Writers Corner (2006 Prose Fellowship)

  1. The collection begins with “Hard Times” (p. 3), a story of life during the Depression when compassionate impulses and matters of pride sometimes conflicted with survival instincts. How do the adults in this story differ in their approach to surviving during hard times? Which of them do you think you’d be most like in such circumstances?
  2. Rash begins “Back of Beyond” (p. 19), “The Ascent” (p. 75), and “Return” (p. 127) with a description of a cold, snowy landscape.  Why do you think he began these stories with a description of the setting? Why might he have chosen this specific environment?
  3. “It’s a lot easier to have a conscience about something if you figure it all the way right or all the way wrong,” says the narrator of the story “Dead Confederates” (p. 53).  What do you think he means by this in the context of the story? In general, do you agree with the statement? Can you think of times in your own life when it was either easy or difficult to have a conscience?
  4. The stories “Back of Beyond” (p. 19) and “The Accent” (p. 75) explore the tragic impact that methamphetamine addiction can have on family members. In “Back of Beyond,” both the son (the addict) and his mother claim his wrongdoings are not his fault. Whom or what do they blame? Whom or what does the main character, Parson, blame? Who or what do you think is to blame in these stories? Why?
  5. By the end of “The Woman Who Believed in Jaguars” (p. 91), something “comes unanchored” inside Ruth, the main character. What do you think has come unanchored? Why?
  6. “Why couldn’t she act her age?” asks the daughter of Marcie, the main character in the title story “Burning Bright” (p. 116), echoing the sentiment of others in her community. What does it mean to act one’s age? If you were Marcie, would you have married Carl, despite your suspicions? Would you have told the sheriff what Marcie told him at the end of the story?
  7. Why do you think Rash chose the title of the story “Burning Bright” (p. 107) as the title for the full collection? What other story titles might also have worked as a title for the book? What story title would you have chosen as the title? Why?
  8. It has been said that the region in Rash’s writing often acts like a character in and of itself, such as in the story “Into the Gorge” (p. 133). What do you think this means? Do you agree? What are some of the characteristics of this region?
  9. The story “Falling Star” (p. 153) gives voice to a man who feels increasingly distanced from his wife when she goes back to school, fulfilling her desire to “make something” of herself.  If you were to advise him on a different course of action—one that might save his marriage, his confidence, and his dignity—what would you tell him?
  10. In “The Corpse Bird” (p. 165), the main character, Boyd Candler, believes in the folklore of his ancestors and acts on those beliefs despite the disapproval of his community, most of whom believe such superstitions are not rational or enlightened. Would you have done what he did? Do you have myths and legends from your own family, or simply beliefs, that surface in your daily life and are different than those of others around you?

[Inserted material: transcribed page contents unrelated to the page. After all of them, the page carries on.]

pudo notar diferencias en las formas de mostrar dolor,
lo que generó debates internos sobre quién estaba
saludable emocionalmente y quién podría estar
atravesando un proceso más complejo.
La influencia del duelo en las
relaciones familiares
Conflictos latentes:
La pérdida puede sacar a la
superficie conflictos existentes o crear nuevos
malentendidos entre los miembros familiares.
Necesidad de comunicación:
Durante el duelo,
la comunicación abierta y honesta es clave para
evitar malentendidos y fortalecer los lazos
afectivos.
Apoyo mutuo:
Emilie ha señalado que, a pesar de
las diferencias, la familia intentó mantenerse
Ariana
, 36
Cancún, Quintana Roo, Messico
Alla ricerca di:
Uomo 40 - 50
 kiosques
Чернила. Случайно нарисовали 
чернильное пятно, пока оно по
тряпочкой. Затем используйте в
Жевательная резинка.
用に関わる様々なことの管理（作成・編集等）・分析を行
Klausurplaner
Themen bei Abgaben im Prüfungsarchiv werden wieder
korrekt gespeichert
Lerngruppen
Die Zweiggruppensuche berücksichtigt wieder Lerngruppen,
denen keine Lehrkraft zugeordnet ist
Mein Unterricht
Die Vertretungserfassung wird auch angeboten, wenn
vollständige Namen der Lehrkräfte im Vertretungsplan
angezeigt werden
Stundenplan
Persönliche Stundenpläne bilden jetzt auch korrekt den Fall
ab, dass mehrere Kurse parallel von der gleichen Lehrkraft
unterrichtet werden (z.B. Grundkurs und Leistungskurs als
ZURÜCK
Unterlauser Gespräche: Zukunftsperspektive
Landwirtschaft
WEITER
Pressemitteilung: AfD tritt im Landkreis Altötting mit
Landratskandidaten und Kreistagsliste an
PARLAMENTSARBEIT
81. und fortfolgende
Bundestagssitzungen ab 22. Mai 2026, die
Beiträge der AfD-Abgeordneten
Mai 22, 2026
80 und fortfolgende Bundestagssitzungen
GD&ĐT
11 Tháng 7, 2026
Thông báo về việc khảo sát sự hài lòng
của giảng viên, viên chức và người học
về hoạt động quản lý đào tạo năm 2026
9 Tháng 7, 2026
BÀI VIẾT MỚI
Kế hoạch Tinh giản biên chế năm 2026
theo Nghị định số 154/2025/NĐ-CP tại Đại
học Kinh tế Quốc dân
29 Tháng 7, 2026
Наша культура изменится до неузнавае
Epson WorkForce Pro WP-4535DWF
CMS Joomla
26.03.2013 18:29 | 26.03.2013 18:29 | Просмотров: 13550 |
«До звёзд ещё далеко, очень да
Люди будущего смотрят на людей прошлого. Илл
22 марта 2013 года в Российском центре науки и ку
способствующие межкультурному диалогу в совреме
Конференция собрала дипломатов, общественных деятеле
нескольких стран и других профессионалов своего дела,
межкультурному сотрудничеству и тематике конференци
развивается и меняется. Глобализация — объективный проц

  11. How do the characters throughout these stories try and hold onto their humanity during challenging times? Do they succeed? Did you find as you were reading this collection that you were surprised by the choices they made? Or did you feel as if you’d have made the same choices?
  12. The bar patrons in the story “Waiting for the End of the World” (p. 181) are entranced with the song “Free Bird” by Lynyrd Skynyrd. Why? Can you think of something in your own life that gives you that same feeling?
  13. The last story of the collection, “Lincolnites” (p. 193) takes readers back to the Civil War era where a woman struggles to survive while she waits for her husband to return from service. In what ways does this story work as an ending to the collection? What does it leave you thinking about?
  14. Did this collection of stories confirm, illuminate, go against, or in some ways change your views about the Appalachian region and its people? If so, how?